Go through the entries, filter for the word "lines", and copy every line that has it.

[Material to process Boundary: Start]

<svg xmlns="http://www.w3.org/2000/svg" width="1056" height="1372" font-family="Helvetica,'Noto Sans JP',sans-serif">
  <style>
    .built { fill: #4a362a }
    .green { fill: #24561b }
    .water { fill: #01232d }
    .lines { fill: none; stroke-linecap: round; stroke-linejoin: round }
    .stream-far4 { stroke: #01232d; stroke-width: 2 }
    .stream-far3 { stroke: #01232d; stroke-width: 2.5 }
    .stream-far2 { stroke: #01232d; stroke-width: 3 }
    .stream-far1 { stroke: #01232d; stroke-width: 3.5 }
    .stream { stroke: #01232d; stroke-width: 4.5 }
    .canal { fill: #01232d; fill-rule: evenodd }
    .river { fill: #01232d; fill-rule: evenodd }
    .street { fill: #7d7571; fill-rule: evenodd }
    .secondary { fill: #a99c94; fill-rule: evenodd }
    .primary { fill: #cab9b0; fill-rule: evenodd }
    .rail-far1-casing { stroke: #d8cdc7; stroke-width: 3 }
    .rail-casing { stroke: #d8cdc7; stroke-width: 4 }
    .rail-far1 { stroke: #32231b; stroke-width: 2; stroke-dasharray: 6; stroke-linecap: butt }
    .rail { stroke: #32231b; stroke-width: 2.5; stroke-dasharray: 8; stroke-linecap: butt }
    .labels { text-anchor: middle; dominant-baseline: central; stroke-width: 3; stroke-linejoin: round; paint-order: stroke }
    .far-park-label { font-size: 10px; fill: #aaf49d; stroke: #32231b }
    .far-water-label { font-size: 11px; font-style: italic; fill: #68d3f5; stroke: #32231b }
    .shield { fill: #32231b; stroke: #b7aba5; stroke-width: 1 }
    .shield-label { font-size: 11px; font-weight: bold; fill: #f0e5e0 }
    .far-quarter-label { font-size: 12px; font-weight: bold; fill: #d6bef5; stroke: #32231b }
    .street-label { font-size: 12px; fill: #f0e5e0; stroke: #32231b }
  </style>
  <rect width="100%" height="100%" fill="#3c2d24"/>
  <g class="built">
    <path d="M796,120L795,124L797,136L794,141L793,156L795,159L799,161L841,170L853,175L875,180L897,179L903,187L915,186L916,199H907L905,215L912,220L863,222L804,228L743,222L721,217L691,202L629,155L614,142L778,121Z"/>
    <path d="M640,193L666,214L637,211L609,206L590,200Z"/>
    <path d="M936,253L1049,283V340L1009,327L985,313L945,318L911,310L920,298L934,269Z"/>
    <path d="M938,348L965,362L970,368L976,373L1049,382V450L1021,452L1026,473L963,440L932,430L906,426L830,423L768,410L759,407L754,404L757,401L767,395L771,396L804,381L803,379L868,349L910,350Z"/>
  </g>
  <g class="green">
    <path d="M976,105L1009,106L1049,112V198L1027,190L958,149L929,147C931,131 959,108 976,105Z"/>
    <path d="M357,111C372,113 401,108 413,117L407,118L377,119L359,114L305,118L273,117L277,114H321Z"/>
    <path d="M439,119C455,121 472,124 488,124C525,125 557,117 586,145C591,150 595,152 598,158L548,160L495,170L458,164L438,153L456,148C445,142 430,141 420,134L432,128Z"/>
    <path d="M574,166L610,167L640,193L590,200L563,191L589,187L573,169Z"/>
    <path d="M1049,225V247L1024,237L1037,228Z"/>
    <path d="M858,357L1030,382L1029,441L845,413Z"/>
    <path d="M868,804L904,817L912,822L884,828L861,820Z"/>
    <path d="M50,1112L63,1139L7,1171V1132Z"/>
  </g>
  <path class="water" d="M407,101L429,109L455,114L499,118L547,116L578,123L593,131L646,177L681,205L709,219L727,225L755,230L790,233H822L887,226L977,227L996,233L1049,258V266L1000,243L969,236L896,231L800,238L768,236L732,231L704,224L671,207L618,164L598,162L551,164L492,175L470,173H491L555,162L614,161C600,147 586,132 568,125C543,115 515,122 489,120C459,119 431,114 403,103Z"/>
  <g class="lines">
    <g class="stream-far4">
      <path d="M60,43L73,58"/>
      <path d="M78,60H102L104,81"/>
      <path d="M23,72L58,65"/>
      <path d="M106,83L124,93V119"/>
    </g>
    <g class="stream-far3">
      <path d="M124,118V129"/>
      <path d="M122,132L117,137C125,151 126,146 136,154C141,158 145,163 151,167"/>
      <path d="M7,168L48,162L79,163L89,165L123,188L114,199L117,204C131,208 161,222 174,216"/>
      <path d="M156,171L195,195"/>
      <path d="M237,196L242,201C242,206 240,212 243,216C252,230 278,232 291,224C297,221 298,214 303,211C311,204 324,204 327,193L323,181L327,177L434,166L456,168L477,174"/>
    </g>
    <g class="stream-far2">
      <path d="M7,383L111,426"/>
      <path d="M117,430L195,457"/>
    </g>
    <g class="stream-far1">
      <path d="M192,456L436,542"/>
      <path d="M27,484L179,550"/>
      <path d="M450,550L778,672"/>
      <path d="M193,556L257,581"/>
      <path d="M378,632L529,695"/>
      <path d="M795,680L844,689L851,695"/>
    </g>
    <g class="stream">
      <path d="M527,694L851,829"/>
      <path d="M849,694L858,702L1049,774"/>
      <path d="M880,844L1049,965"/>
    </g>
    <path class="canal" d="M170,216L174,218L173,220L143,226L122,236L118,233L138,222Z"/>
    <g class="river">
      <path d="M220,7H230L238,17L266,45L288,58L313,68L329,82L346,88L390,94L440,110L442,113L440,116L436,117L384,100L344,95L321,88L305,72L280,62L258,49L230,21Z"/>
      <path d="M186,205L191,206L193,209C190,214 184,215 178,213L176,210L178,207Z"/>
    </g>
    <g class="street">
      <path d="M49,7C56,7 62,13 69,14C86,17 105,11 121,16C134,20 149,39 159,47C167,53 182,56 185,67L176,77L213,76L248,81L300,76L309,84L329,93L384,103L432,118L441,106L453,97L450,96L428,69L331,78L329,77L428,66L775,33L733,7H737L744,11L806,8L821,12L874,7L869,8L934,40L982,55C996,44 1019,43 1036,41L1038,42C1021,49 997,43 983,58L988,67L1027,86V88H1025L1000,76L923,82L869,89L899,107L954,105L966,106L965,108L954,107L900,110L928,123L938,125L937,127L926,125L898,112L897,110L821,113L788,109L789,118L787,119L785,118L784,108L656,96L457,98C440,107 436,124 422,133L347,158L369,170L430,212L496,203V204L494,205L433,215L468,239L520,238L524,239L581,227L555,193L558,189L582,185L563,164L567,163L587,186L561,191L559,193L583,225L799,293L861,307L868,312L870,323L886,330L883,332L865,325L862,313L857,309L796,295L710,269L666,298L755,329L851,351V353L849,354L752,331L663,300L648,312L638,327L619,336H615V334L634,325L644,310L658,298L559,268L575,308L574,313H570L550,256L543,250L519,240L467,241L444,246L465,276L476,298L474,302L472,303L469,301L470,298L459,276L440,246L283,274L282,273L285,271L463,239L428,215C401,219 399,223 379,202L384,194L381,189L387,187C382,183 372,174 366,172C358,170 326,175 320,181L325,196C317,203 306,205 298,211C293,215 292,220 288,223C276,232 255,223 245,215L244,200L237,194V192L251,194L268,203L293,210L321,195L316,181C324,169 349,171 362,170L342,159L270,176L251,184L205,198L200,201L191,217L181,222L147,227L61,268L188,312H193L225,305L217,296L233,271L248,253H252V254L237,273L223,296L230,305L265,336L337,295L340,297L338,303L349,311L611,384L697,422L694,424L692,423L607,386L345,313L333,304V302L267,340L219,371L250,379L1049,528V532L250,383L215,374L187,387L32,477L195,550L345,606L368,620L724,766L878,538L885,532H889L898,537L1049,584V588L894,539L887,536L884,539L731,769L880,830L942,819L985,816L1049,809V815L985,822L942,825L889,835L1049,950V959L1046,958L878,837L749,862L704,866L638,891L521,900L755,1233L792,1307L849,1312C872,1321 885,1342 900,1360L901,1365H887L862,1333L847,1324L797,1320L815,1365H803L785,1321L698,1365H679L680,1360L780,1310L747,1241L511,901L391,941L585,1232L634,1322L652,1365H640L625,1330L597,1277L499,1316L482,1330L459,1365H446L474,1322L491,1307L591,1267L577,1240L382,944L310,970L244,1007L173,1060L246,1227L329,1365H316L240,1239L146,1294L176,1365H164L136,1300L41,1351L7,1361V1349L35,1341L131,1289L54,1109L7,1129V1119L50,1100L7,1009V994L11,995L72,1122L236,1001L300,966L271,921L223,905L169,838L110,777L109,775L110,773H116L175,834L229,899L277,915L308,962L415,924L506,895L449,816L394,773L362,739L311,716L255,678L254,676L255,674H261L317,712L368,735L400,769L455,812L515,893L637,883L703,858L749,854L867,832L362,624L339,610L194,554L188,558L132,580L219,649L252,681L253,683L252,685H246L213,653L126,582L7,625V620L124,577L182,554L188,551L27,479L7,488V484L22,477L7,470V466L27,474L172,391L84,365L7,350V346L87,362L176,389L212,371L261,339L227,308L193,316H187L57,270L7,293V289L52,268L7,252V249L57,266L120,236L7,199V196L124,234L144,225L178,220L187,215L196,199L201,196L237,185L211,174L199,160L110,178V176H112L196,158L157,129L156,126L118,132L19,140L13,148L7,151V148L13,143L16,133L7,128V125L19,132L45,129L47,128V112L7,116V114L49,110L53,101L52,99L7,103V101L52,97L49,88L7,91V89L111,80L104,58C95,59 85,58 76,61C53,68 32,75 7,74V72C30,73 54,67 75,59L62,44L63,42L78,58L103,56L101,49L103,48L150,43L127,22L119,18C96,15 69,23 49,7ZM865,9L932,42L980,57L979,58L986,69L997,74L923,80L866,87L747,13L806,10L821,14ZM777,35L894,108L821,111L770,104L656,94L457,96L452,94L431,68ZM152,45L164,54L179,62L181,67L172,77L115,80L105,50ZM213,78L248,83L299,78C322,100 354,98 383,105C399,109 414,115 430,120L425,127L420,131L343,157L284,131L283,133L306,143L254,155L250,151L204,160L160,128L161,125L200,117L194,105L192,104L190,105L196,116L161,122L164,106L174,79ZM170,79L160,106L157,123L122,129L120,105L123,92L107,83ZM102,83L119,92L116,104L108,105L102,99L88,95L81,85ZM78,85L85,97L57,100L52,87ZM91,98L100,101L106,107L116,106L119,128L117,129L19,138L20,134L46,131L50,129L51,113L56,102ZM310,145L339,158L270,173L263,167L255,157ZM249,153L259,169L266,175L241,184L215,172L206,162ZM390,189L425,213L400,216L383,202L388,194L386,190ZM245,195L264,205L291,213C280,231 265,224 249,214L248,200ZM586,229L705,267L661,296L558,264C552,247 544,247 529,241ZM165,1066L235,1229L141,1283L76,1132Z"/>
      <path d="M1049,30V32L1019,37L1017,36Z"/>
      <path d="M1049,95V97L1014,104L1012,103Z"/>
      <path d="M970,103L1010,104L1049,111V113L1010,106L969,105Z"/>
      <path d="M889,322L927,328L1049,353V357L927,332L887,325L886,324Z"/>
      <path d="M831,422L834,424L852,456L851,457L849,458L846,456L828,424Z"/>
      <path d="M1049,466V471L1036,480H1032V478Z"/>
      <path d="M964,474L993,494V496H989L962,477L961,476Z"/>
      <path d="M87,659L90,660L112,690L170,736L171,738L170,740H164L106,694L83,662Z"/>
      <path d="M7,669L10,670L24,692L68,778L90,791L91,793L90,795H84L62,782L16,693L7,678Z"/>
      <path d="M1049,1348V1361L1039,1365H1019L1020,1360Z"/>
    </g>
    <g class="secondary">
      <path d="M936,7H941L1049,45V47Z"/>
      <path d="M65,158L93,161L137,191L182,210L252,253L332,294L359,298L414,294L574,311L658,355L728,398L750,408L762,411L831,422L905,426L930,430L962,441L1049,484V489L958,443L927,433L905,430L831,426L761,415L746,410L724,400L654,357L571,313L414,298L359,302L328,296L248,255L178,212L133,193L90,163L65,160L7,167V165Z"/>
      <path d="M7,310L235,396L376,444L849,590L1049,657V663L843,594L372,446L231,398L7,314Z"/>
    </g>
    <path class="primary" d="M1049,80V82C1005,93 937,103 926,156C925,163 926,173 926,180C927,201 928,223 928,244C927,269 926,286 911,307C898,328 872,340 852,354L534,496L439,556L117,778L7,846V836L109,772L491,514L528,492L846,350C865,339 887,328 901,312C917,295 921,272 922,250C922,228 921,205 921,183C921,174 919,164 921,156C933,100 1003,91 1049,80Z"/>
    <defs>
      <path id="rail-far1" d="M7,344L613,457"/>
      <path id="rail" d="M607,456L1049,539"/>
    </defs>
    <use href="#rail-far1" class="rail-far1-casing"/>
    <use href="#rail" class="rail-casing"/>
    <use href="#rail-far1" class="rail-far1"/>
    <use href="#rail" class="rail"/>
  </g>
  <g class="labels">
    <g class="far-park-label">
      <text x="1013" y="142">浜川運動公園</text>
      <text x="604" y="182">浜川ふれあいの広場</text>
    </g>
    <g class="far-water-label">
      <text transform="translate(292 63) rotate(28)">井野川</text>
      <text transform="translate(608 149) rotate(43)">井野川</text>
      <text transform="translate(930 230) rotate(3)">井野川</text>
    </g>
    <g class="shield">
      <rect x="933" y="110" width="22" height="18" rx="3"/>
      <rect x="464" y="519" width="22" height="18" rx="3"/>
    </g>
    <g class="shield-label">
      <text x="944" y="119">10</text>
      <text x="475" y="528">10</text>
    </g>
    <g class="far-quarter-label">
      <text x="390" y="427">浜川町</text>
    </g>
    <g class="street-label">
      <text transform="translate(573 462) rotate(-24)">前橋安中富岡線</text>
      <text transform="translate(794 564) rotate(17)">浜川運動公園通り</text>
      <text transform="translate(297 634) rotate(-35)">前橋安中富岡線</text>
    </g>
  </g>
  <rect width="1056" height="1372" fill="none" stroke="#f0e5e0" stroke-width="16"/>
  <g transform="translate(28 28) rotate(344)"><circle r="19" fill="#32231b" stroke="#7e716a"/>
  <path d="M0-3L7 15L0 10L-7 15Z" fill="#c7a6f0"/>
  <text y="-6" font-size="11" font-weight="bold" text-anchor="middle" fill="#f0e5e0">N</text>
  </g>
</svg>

[Material to process Boundary: End]

## Solution below
    .lines { fill: none; stroke-linecap: round; stroke-linejoin: round }
  <g class="lines">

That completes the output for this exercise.